*Assignment 1*. According to the watch description, how long is the power reserve of Chopard Calibre 03.05-C?
*Assignment 2*. Decide whether each statement agrees with the watch description, and quote the words that settle each one: (a) The case measures 44 mm in diameter. (b) Lucent Steel A223 is made from 50 percent recycled material. (c) Chopard filed three patents for innovations in the movement.
*Assignment 3*. From the watch description, copy everything from "At the heart" down to "and development teams.".

The extra-wide 44 mm-diameter case of the Alpine Eagle XL Chrono Only Watch is sculpted in Lucent Steel A223, an innovative steel alloy made from 70 percent recycled material and developed by Chopard for its anti-allergenic properties and its robustness, as well as its incomparable brilliance achieved through a meticulous resmelting process. In another first, this material has been beadblasted, thereby creating an even nobler texture and accentuating the avant-garde spirit of Lucent Steel A223.

At the heart of the case beats a sophisticated chronograph movement manufactured by Chopard’s Artisan Watchmakers and endowed with a precision chronometer, certified by the Swiss Official Chronometer Testing Institute (COSC). Chopard Calibre 03.05-C has a 60-hour power reserve and also features an elaborate design guaranteeing accurate adjustments and optimal use of the timekeeping functions. Equipped with a column wheel, it represents the culmination of several technical innovations for which Chopard has filed three patents resulting from the daring approach of its research and development teams.

(Dataset items)
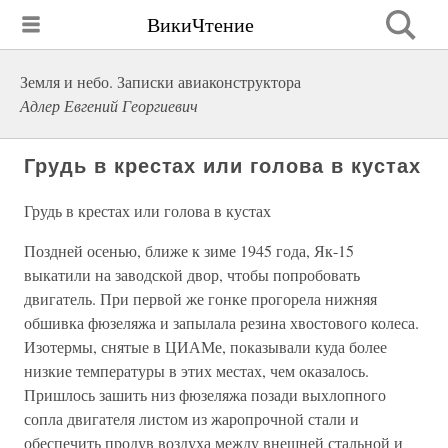
ВикиЧтение
Земля и небо. Записки авиаконструктора
Адлер Евгений Георгиевич
Грудь в крестах или голова в кустах
Грудь в крестах или голова в кустах
Поздней осенью, ближе к зиме 1945 года, Як-15
выкатили на заводской двор, чтобы попробовать
двигатель. При первой же гонке прогорела нижняя
обшивка фюзеляжа и запылала резина хвостового колеса.
Изотермы, снятые в ЦИАМе, показывали куда более
низкие температуры в этих местах, чем оказалось.
Пришлось зашить низ фюзеляжа позади выхлопного
сопла двигателя листом из жаропрочной стали и
обеспечить продув воздуха между внешней стальной и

*Expected output 1*. 60 hours.

*Expected output 2*.
(a) Yes: "The extra-wide 44 mm-diameter case"
(b) No: "made from 70 percent recycled material"
(c) Yes: "Chopard has filed three patents"

*Expected output 3*.
At the heart of the case beats a sophisticated chronograph movement manufactured by Chopard’s Artisan Watchmakers and endowed with a precision chronometer, certified by the Swiss Official Chronometer Testing Institute (COSC). Chopard Calibre 03.05-C has a 60-hour power reserve and also features an elaborate design guaranteeing accurate adjustments and optimal use of the timekeeping functions. Equipped with a column wheel, it represents the culmination of several technical innovations for which Chopard has filed three patents resulting from the daring approach of its research and development teams.